Se a embalagem estiver:
- Arranhada;
- Enferrujada;
- Amassada;
- Com rachaduras internas;
o risco aumenta ainda mais.
Outro ponto importante é que algumas pessoas fervem a lata totalmente fechada, o que é extremamente perigoso por causa da pressão interna.
Isso pode provocar:
- Estouro da embalagem;
- Queimaduras graves;
- Acidentes na cozinha.
A pamonha tradicional continua sendo a opção mais segura?
Na maioria dos casos, sim.
A versão tradicional feita na palha do milho continua sendo considerada:
- Mais segura;
- Mais natural;
- Mais sustentável;
- Mais próxima da receita original brasileira.
A palha funciona como um invólucro natural que:
- Resiste bem ao cozimento;
- Não libera compostos industriais;
- Mantém aroma característico;
- Ajuda na textura tradicional.
Além disso, preparar pamonha na palha preserva elementos culturais importantes da culinária brasileira.
Muitas famílias ainda realizam o preparo coletivo, principalmente em festas juninas, mantendo tradições antigas passadas entre gerações.
Existem formas mais seguras de fazer a receita prática?
Sim. Quem deseja praticidade sem usar a lata pode optar por recipientes mais apropriados para cozimento.
Entre as alternativas mais seguras estão:
- Potes de vidro resistentes ao calor;
- Forminhas de silicone culinário;
- Cuscuzeiras;
- Tigelas próprias para banho-maria;
- Embalagens culinárias apropriadas para vapor.
Esses materiais são desenvolvidos especificamente para suportar altas temperaturas sem risco de contaminação química.
O que dizem nutricionistas e especialistas em segurança alimentar
A maior parte dos profissionais adota uma posição de cautela.
O argumento principal é simples:
Mesmo que o risco não seja imediato ou extremamente alto, não existe vantagem real em cozinhar diretamente dentro da lata quando há métodos mais seguros disponíveis.
Muitos nutricionistas também lembram que:
- Tendências virais nem sempre passam por avaliação técnica;
- Nem toda receita da internet é segura;
- Popularidade não significa ausência de risco.

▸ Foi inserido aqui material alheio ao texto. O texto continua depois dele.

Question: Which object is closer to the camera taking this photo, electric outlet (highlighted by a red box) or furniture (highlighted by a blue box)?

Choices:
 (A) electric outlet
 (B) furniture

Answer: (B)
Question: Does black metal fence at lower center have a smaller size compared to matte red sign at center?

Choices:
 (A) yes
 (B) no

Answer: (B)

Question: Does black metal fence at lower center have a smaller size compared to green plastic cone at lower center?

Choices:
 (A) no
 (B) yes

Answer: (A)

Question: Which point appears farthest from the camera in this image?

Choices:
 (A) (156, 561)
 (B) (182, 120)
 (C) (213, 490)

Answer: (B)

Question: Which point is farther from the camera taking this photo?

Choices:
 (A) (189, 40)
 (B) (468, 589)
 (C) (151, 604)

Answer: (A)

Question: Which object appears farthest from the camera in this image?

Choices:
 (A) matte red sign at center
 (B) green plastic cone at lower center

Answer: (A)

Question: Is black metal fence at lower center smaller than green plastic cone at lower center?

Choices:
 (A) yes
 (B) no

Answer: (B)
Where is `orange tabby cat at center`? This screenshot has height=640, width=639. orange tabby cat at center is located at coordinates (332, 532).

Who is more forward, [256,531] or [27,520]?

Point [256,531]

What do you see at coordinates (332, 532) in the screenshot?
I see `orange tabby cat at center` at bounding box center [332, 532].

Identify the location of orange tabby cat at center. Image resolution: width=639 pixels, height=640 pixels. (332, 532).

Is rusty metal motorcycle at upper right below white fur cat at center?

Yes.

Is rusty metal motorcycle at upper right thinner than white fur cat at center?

Por isso, a recomendação costuma ser:
- Evitar reutilizar embalagens metálicas para cozimento;
- Preferir utensílios próprios para altas temperaturas;
- Manter receitas tradicionais sempre que possível.
A internet transformou receitas em tendências instantâneas
A “pamonha na lata” mostra como receitas simples podem se espalhar rapidamente nas redes sociais.
Hoje, vídeos curtos incentivam:
- Testes culinários rápidos;
- Receitas improvisadas;
- Métodos diferentes;
- “Hackeamentos” de cozinha.
O problema é que muitas tendências surgem sem análise técnica aprofundada.
Em alguns casos, práticas aparentemente inofensivas podem envolver:
- Riscos químicos;
- Problemas sanitários;
- Métodos inseguros de cozimento;
- Uso inadequado de materiais.
Por isso, especialistas recomendam sempre pesquisar antes de reproduzir qualquer receita viral.
Vale a pena fazer pamonha na lata?
A resposta mais segura é: provavelmente não.
Embora muitas pessoas façam a receita sem perceber efeitos imediatos, especialistas apontam que:
- A lata não foi criada para esse tipo de uso;
- O calor pode alterar revestimentos internos;
- Existem alternativas culinárias mais adequadas;
- A pamonha tradicional continua sendo mais segura e autêntica.
Além disso, o preparo na palha preserva sabor, textura e tradição cultural que fazem parte da identidade da pamonha brasileira.
No fim das contas, a praticidade pode não compensar os possíveis riscos envolvidos.